Selatre said, "I've been through the scrolls and codices in the library. Trouble is, they don't say anything about the Gradi except that there is such a people and they live north of the Trokmoi."

Gerin set his hand on hers. "Thanks for looking." When he'd brought her back to Fox Keep from Ikos, he'd taught her letters and set her in charge of the motley collection of volumes he called a library, more to give her a place of her own here than in the expectation she would make much of it.

But make something of it she had. She was as zealous now as he in finding manuscripts and adding them to the collection, and even more zealous in going through the ones they had and squeezing knowledge from them. If she said the books told little about the Gradi, she knew whereof she spoke.

She glanced down at the table. Compliments of any sort made her nervous, a trait she shared with Gerin and one that set them apart from most Elabonians, for whom bragging came natural as breathing.

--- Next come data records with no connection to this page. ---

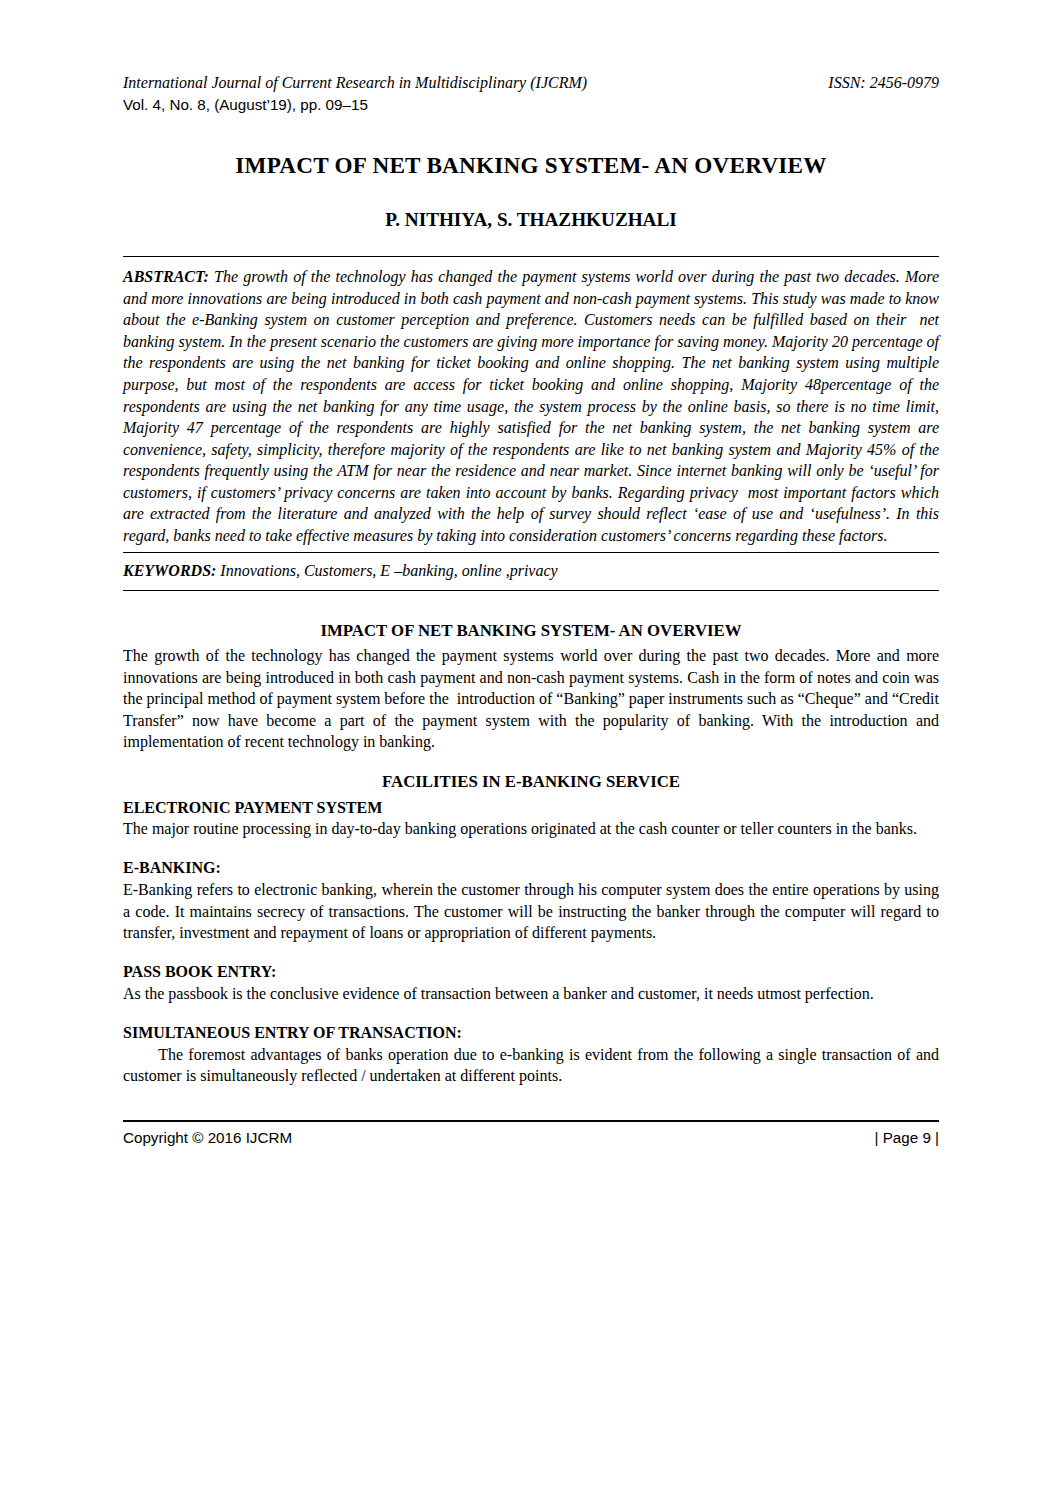International Journal of Current Research in Multidisciplinary (IJCRM)
Vol. 4, No. 8, (August’19), pp. 09–15
ISSN: 2456-0979
IMPACT OF NET BANKING SYSTEM- AN OVERVIEW
P. NITHIYA, S. THAZHKUZHALI
ABSTRACT: The growth of the technology has changed the payment systems world over during the past two decades. More and more innovations are being introduced in both cash payment and non-cash payment systems. This study was made to know about the e-Banking system on customer perception and preference. Customers needs can be fulfilled based on their net banking system. In the present scenario the customers are giving more importance for saving money. Majority 20 percentage of the respondents are using the net banking for ticket booking and online shopping. The net banking system using multiple purpose, but most of the respondents are access for ticket booking and online shopping, Majority 48percentage of the respondents are using the net banking for any time usage, the system process by the online basis, so there is no time limit, Majority 47 percentage of the respondents are highly satisfied for the net banking system, the net banking system are convenience, safety, simplicity, therefore majority of the respondents are like to net banking system and Majority 45% of the respondents frequently using the ATM for near the residence and near market. Since internet banking will only be ‘useful’ for customers, if customers’ privacy concerns are taken into account by banks. Regarding privacy most important factors which are extracted from the literature and analyzed with the help of survey should reflect ‘ease of use and ‘usefulness’. In this regard, banks need to take effective measures by taking into consideration customers’ concerns regarding these factors.
KEYWORDS: Innovations, Customers, E –banking, online ,privacy
IMPACT OF NET BANKING SYSTEM- AN OVERVIEW
The growth of the technology has changed the payment systems world over during the past two decades. More and more innovations are being introduced in both cash payment and non-cash payment systems. Cash in the form of notes and coin was the principal method of payment system before the introduction of “Banking” paper instruments such as “Cheque” and “Credit Transfer” now have become a part of the payment system with the popularity of banking. With the introduction and implementation of recent technology in banking.
FACILITIES IN E-BANKING SERVICE
ELECTRONIC PAYMENT SYSTEM
The major routine processing in day-to-day banking operations originated at the cash counter or teller counters in the banks.
E-BANKING:
E-Banking refers to electronic banking, wherein the customer through his computer system does the entire operations by using a code. It maintains secrecy of transactions. The customer will be instructing the banker through the computer will regard to transfer, investment and repayment of loans or appropriation of different payments.
PASS BOOK ENTRY:
As the passbook is the conclusive evidence of transaction between a banker and customer, it needs utmost perfection.
SIMULTANEOUS ENTRY OF TRANSACTION:
The foremost advantages of banks operation due to e-banking is evident from the following a single transaction of and customer is simultaneously reflected / undertaken at different points.
Copyright © 2016 IJCRM
| Page 9 |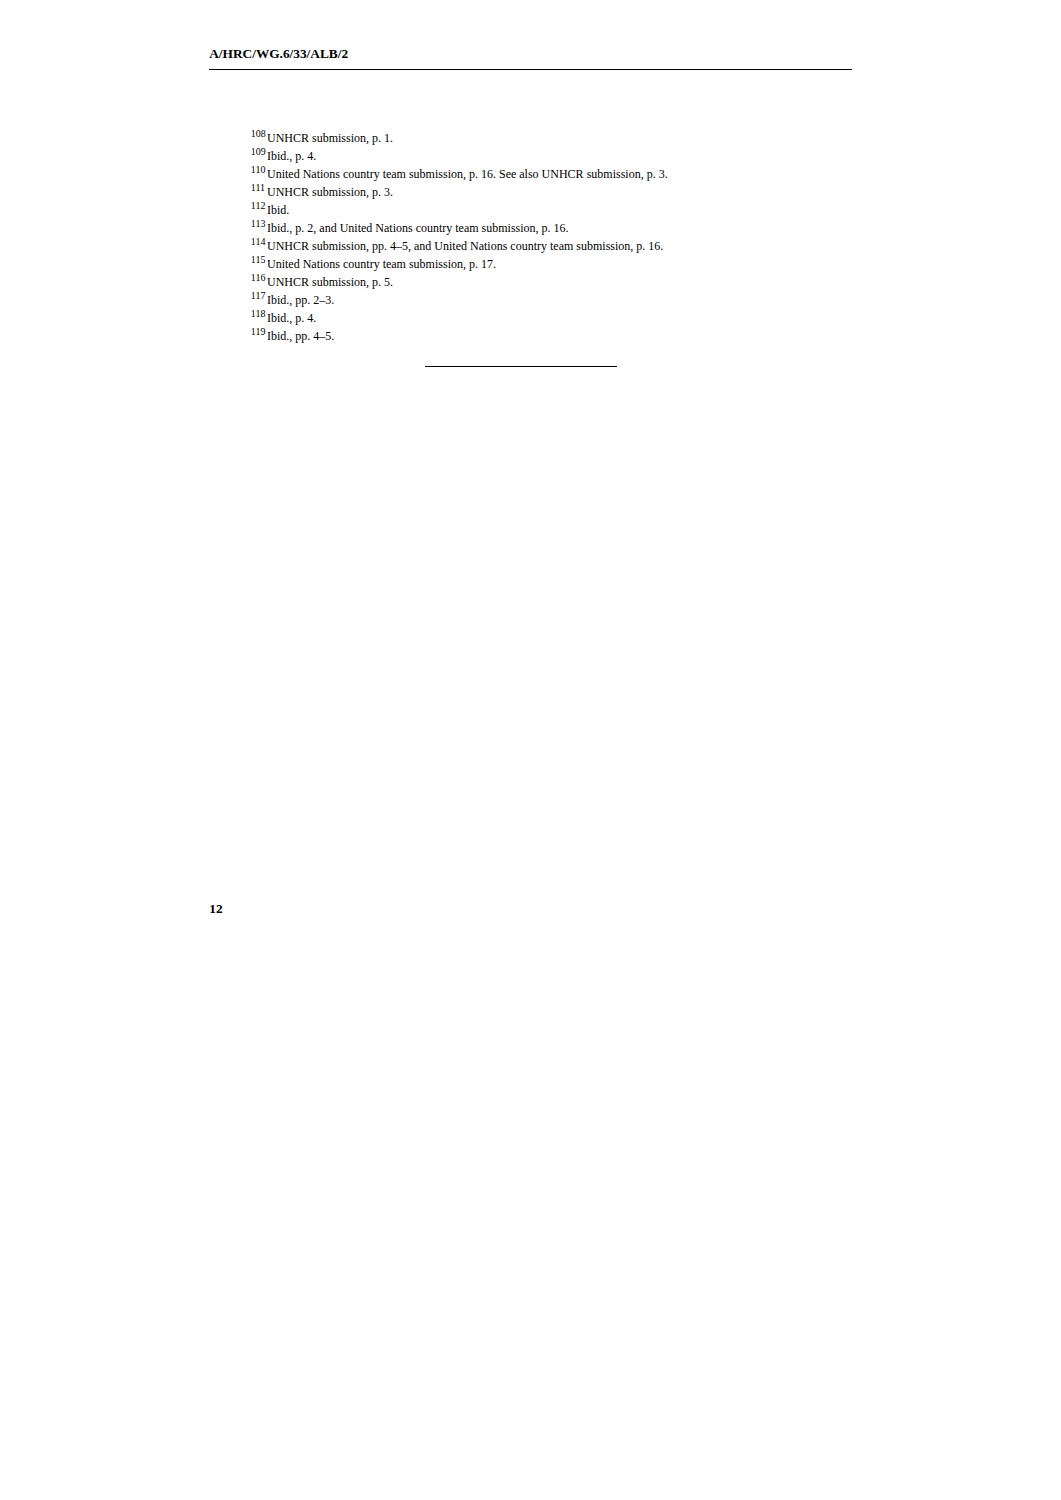A/HRC/WG.6/33/ALB/2
UNHCR submission, p. 1.
Ibid., p. 4.
United Nations country team submission, p. 16. See also UNHCR submission, p. 3.
UNHCR submission, p. 3.
Ibid.
Ibid., p. 2, and United Nations country team submission, p. 16.
UNHCR submission, pp. 4–5, and United Nations country team submission, p. 16.
United Nations country team submission, p. 17.
UNHCR submission, p. 5.
Ibid., pp. 2–3.
Ibid., p. 4.
Ibid., pp. 4–5.
12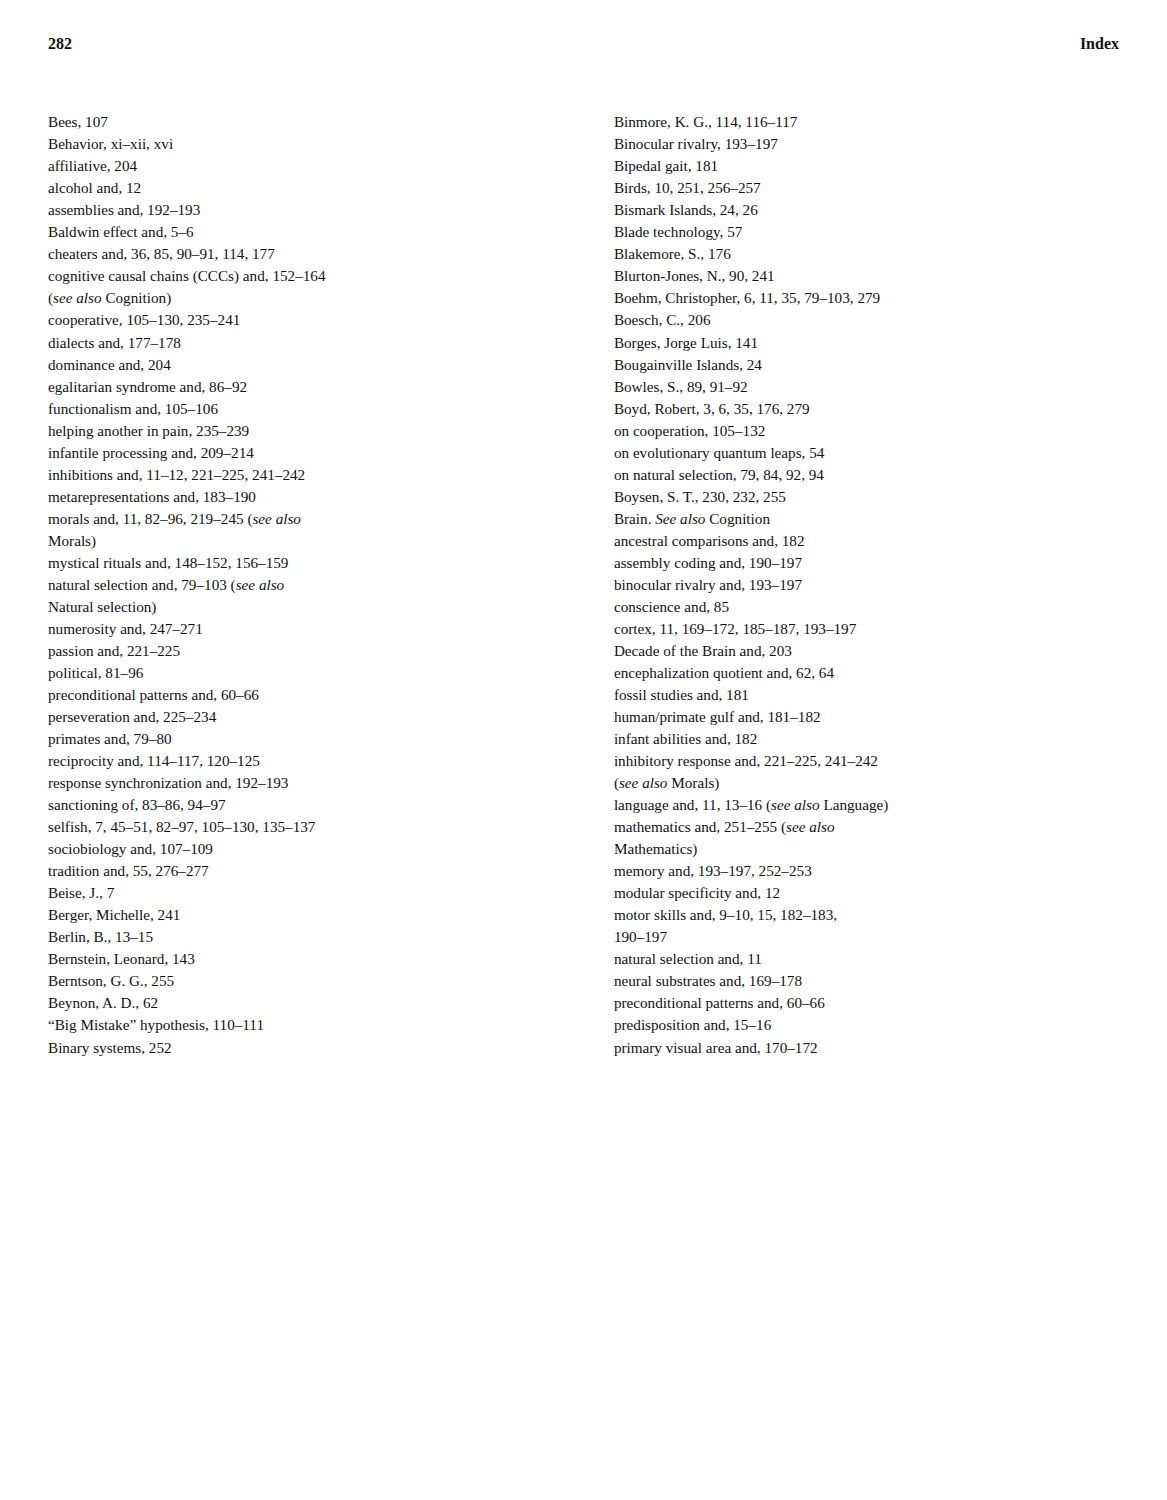282 Index
Bees, 107
Behavior, xi–xii, xvi
affiliative, 204
alcohol and, 12
assemblies and, 192–193
Baldwin effect and, 5–6
cheaters and, 36, 85, 90–91, 114, 177
cognitive causal chains (CCCs) and, 152–164
(see also Cognition)
cooperative, 105–130, 235–241
dialects and, 177–178
dominance and, 204
egalitarian syndrome and, 86–92
functionalism and, 105–106
helping another in pain, 235–239
infantile processing and, 209–214
inhibitions and, 11–12, 221–225, 241–242
metarepresentations and, 183–190
morals and, 11, 82–96, 219–245 (see also
Morals)
mystical rituals and, 148–152, 156–159
natural selection and, 79–103 (see also
Natural selection)
numerosity and, 247–271
passion and, 221–225
political, 81–96
preconditional patterns and, 60–66
perseveration and, 225–234
primates and, 79–80
reciprocity and, 114–117, 120–125
response synchronization and, 192–193
sanctioning of, 83–86, 94–97
selfish, 7, 45–51, 82–97, 105–130, 135–137
sociobiology and, 107–109
tradition and, 55, 276–277
Beise, J., 7
Berger, Michelle, 241
Berlin, B., 13–15
Bernstein, Leonard, 143
Berntson, G. G., 255
Beynon, A. D., 62
“Big Mistake” hypothesis, 110–111
Binary systems, 252
Binmore, K. G., 114, 116–117
Binocular rivalry, 193–197
Bipedal gait, 181
Birds, 10, 251, 256–257
Bismark Islands, 24, 26
Blade technology, 57
Blakemore, S., 176
Blurton-Jones, N., 90, 241
Boehm, Christopher, 6, 11, 35, 79–103, 279
Boesch, C., 206
Borges, Jorge Luis, 141
Bougainville Islands, 24
Bowles, S., 89, 91–92
Boyd, Robert, 3, 6, 35, 176, 279
on cooperation, 105–132
on evolutionary quantum leaps, 54
on natural selection, 79, 84, 92, 94
Boysen, S. T., 230, 232, 255
Brain. See also Cognition
ancestral comparisons and, 182
assembly coding and, 190–197
binocular rivalry and, 193–197
conscience and, 85
cortex, 11, 169–172, 185–187, 193–197
Decade of the Brain and, 203
encephalization quotient and, 62, 64
fossil studies and, 181
human/primate gulf and, 181–182
infant abilities and, 182
inhibitory response and, 221–225, 241–242
(see also Morals)
language and, 11, 13–16 (see also Language)
mathematics and, 251–255 (see also
Mathematics)
memory and, 193–197, 252–253
modular specificity and, 12
motor skills and, 9–10, 15, 182–183,
190–197
natural selection and, 11
neural substrates and, 169–178
preconditional patterns and, 60–66
predisposition and, 15–16
primary visual area and, 170–172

"What are we going to do about the Gradi, Father?" Duren asked from across the table. "What can we do about them?"

"Watch and wait and worry," Gerin answered.

"Are they just raiding, do you suppose, or will they come to settle when they see how fragmented that part of the northlands is?" Selatre asked.

The Fox picked up his drinking jack and raised it in salute. "Congratulations," he told his wife. "You've given me something brand new to worry about. Here I spend half my time trying to figure out how to bundle the Trokmoi back across the Niffet from what ought to be a purely Elabonian land, and now I have to think about adding Gradi to the mix." He gulped ale and spat into the bosom of his tunic to avert the evil omen.

Selatre sent him a look he could not fathom until she murmured, "A purely Elabonian land?"

"Well, in a manner of speaking," he said, feeling his cheeks heat.